As hortas têm viés de sustentabilidade e proporcionam ocupação responsável dos espaços urbanos, além de evitar descarte irregular de resíduos, acúmulo de lixo e, até mesmo, acidentes. A única pré-condição é a existência de programas municipais de agricultura urbana ou agricultura familiar, que colaboram com a redução das desigualdades sociais.

Para a Copel, o Cultivar Energia significa compartilhamento seguro e eficaz de espaços urbanos. “Quando há um terreno aparentemente ocioso sob uma linha de transmissão, um terreno de fácil acesso, há ideia de abandono e algumas pessoas acabam descartando objetos. Pode haver problemas com insetos e outros animais”, explica Joylhiana Traiano, gerente da Divisão de Meio Ambiente e Responsabilidade Social da Copel.

“O que idealizamos é um programa de ocupação de espaço de maneira responsável.

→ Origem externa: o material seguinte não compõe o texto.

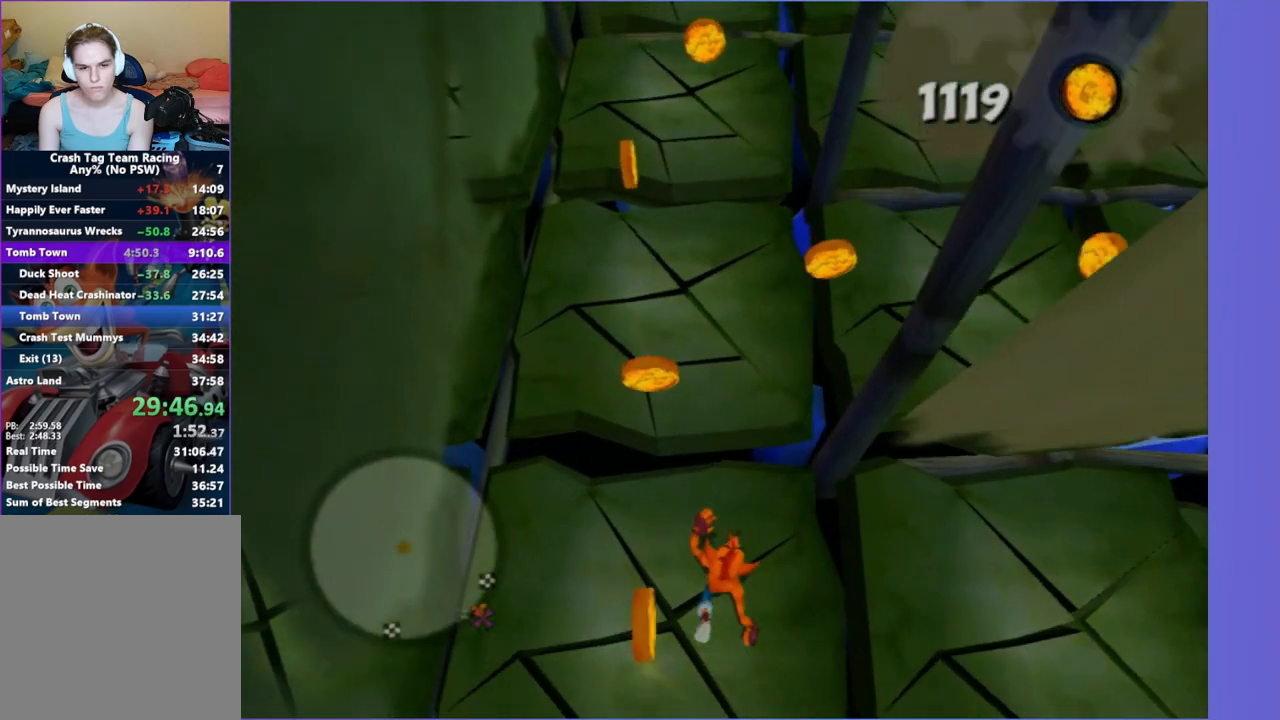
Gameplay with a controller (Xbox layout); each line is a JSON object with the inputs held at the frame after it. "events" lists button and stick changes between this image and that frame as [ms after this image, input, new state], when the widget could be followed in between. Not read: L3 R3.
{"buttons": [], "left_stick": "up", "right_stick": "center", "events": []}
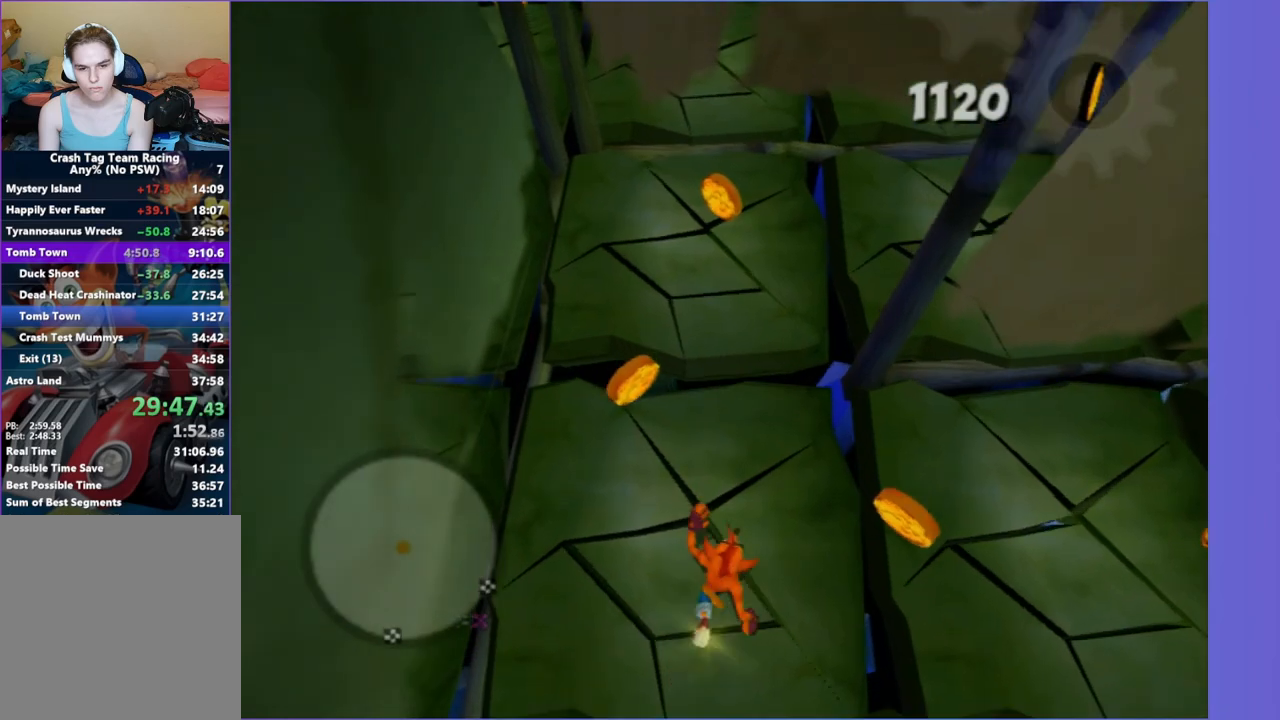
{"buttons": [], "left_stick": "up-right", "right_stick": "center", "events": [[300, "left_stick", "up-right"]]}
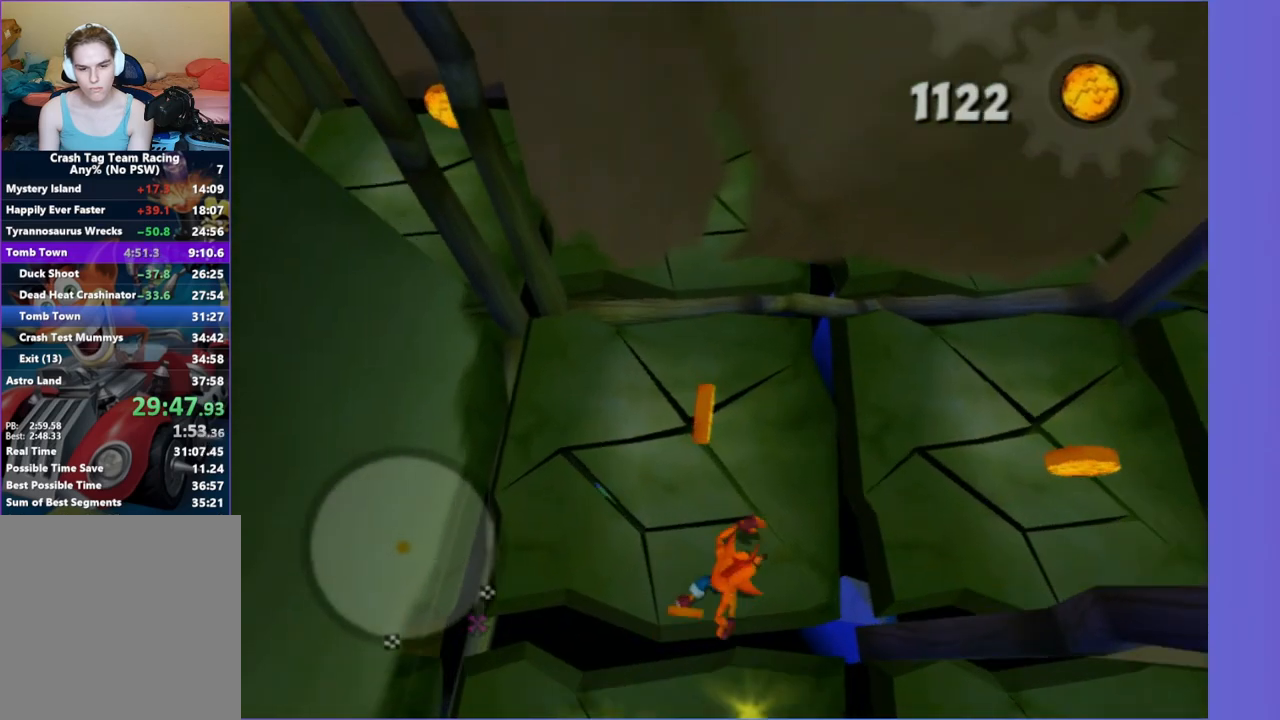
{"buttons": [], "left_stick": "right", "right_stick": "center", "events": [[33, "left_stick", "right"]]}
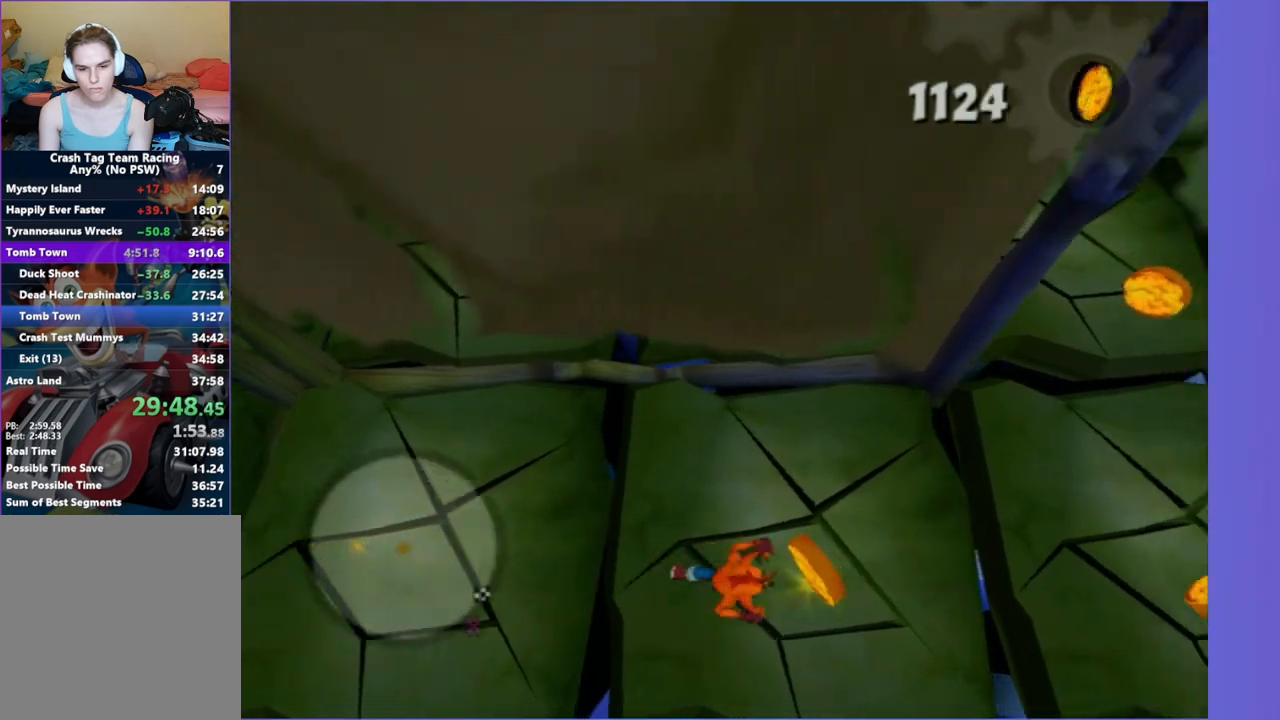
{"buttons": [], "left_stick": "up-right", "right_stick": "center", "events": [[50, "B", "down"], [183, "B", "up"], [483, "left_stick", "up-right"]]}
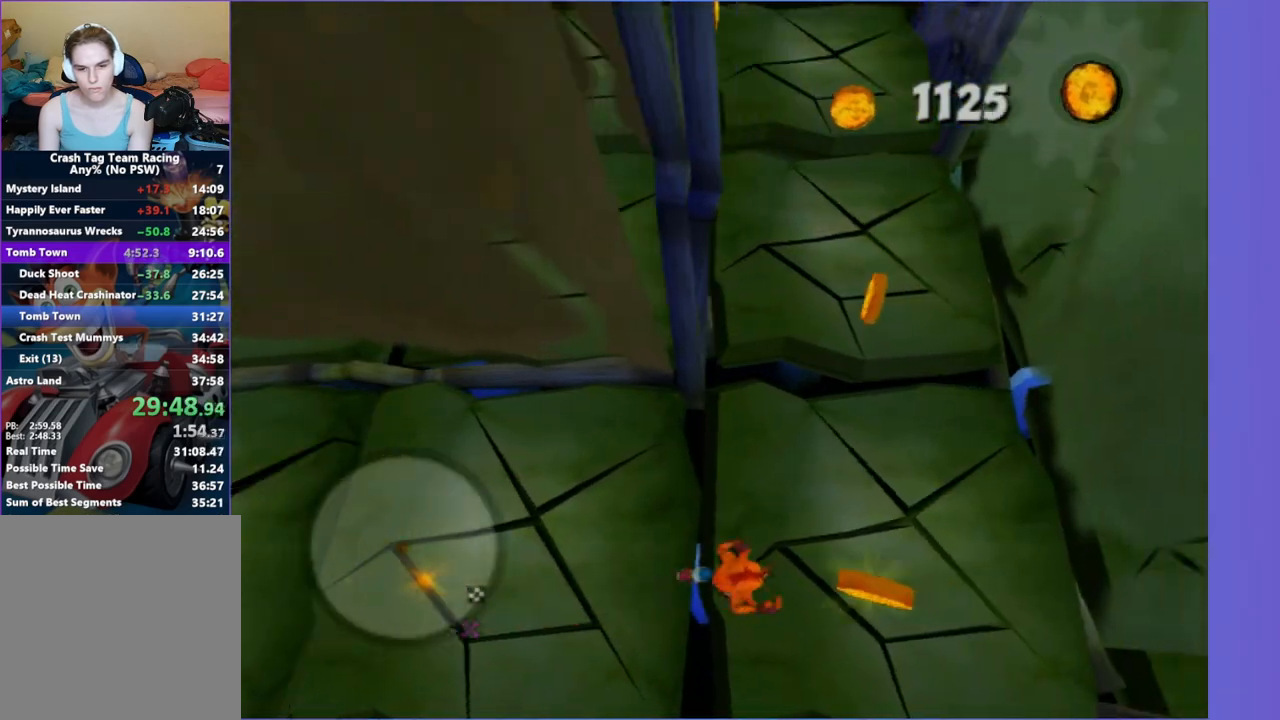
{"buttons": [], "left_stick": "up", "right_stick": "center", "events": [[167, "left_stick", "up"], [333, "X", "down"], [467, "X", "up"]]}
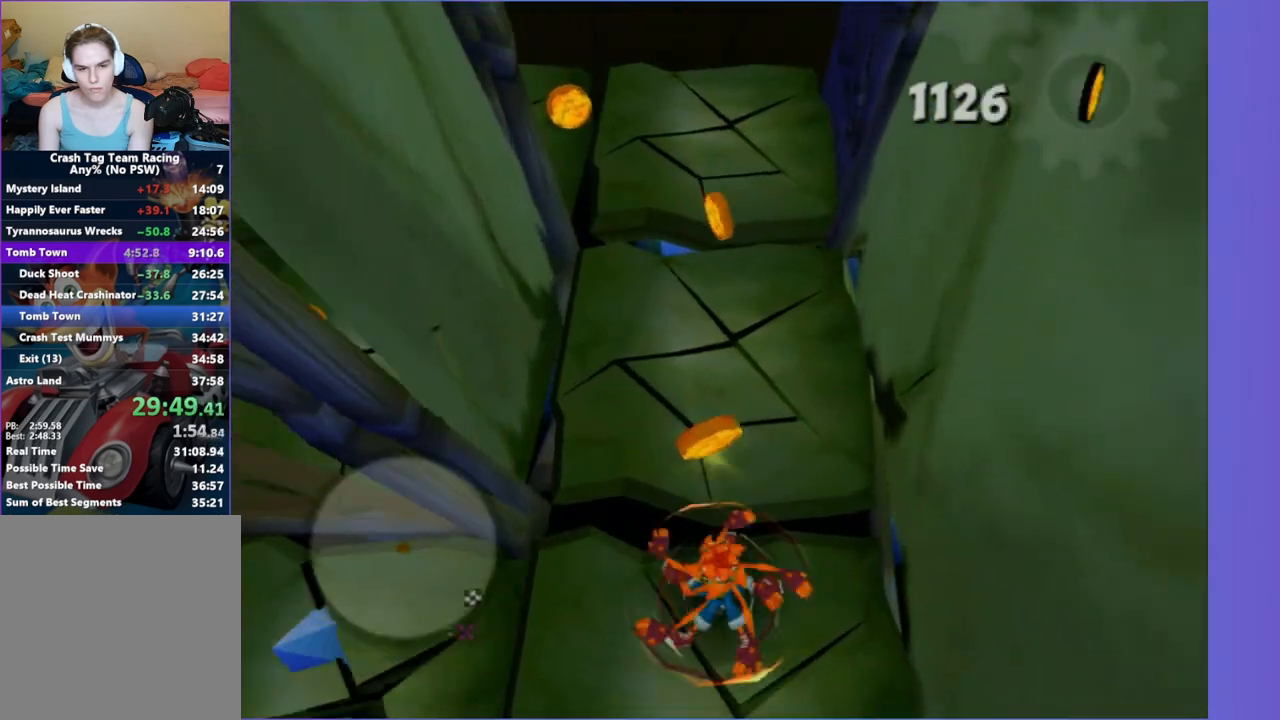
{"buttons": ["X"], "left_stick": "up-left", "right_stick": "center", "events": [[100, "X", "down"], [167, "X", "up"], [300, "X", "down"], [350, "X", "up"], [383, "left_stick", "up-left"], [483, "X", "down"]]}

Além da questão social, da geração de oportunidade para as comunidades, que é um ganho quase incalculável”, afirma.

A Copel estabelece parcerias com as cidades que tenham interesse em participar do Cultivar Energia por meio de termos de cooperação em que ambas partes devem cumprir com sua finalidade original. Os termos têm quatro anos de duração e são passíveis de renovação. A prefeitura é responsável por fazer a intermediação com a comunidade, passar orientações sobre o que plantar, como plantar e como cuidar.

A horta de Cascavel, por exemplo, não têm fonte própria de água, então a produção se limita a frutas, verduras e legumes que não dependam de cuidados constantes, como limão, feijão, batatas e cebolinha. Porém, segundo Joylhiana, está sendo avaliada uma parceria com a Sanepar nessa horta em específico. Todos os produtos servem para subsistência e comércio.